Pull out each line of the rows below that contains the string "kidney", copying it in full.

Data records:

** Begin **

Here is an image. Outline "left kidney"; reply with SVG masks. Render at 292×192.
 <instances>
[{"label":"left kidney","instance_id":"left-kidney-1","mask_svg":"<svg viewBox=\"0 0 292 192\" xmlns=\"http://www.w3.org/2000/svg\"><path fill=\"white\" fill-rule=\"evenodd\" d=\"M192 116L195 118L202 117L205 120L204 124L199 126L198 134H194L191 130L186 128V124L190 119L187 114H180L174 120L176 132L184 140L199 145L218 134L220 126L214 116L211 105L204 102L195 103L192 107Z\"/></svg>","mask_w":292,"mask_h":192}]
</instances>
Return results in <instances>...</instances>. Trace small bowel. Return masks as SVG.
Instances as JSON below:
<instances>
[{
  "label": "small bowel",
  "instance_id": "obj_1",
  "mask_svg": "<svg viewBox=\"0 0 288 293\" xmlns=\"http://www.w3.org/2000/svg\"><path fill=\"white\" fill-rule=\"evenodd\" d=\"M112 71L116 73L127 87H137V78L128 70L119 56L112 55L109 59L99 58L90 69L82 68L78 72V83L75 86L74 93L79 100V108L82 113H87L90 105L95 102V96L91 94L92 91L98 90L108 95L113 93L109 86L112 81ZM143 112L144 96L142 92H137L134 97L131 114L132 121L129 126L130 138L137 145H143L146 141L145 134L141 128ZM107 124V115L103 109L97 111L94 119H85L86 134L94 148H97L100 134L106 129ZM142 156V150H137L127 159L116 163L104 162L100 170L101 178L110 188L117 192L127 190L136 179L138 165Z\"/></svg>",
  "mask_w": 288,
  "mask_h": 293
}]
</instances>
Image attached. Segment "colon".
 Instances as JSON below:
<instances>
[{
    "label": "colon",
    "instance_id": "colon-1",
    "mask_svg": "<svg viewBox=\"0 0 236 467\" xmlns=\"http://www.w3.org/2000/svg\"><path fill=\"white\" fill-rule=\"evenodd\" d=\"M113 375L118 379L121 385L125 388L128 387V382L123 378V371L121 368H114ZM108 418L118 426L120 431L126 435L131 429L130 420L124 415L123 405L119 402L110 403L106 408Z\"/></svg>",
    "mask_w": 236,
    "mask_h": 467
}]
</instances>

** End **
** Begin **

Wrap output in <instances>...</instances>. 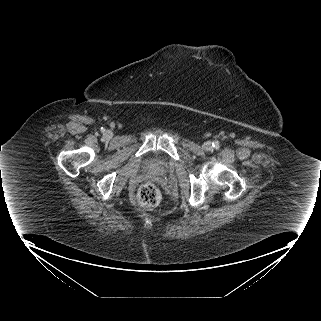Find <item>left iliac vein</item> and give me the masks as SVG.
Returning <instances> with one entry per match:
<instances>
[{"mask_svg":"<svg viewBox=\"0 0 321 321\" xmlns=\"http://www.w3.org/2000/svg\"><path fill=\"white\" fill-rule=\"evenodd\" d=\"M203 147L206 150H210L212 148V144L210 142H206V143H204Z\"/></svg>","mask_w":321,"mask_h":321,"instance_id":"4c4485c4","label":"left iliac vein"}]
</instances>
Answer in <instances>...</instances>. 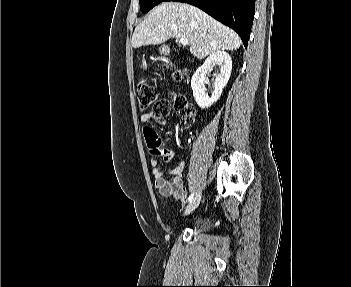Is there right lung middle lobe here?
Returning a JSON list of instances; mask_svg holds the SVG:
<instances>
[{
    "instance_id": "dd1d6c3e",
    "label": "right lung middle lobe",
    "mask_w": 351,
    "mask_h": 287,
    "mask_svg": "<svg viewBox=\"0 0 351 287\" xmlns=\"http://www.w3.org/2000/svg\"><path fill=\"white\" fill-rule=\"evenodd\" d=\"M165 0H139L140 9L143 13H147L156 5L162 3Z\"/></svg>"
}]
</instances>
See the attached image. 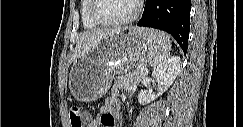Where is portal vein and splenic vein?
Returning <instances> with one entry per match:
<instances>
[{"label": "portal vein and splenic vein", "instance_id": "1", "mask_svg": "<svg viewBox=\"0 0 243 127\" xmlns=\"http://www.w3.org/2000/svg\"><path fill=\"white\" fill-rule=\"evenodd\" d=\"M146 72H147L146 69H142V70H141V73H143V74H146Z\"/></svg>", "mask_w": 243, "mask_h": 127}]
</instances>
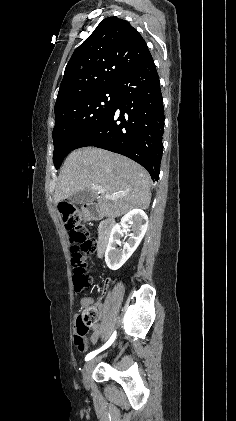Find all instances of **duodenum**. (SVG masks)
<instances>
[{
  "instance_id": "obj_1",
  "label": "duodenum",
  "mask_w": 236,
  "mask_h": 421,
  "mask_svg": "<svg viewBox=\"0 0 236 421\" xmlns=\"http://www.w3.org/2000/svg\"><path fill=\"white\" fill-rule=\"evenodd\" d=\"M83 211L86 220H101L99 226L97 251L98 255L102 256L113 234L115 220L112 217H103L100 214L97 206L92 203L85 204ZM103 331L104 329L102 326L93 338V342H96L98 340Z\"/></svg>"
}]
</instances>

** End **

* **Task response**:
Here is an image. Outline "left kidney"; reply with SVG masks. Render at 292×192.
[{"label":"left kidney","instance_id":"left-kidney-1","mask_svg":"<svg viewBox=\"0 0 292 192\" xmlns=\"http://www.w3.org/2000/svg\"><path fill=\"white\" fill-rule=\"evenodd\" d=\"M192 116L195 118L202 117L205 120L204 124L199 126L198 134H194L191 130L186 128V124L190 119L187 114H180L174 120L176 132L184 140L199 145L218 134L220 126L214 116L211 105L204 102L195 103L192 107Z\"/></svg>","mask_w":292,"mask_h":192}]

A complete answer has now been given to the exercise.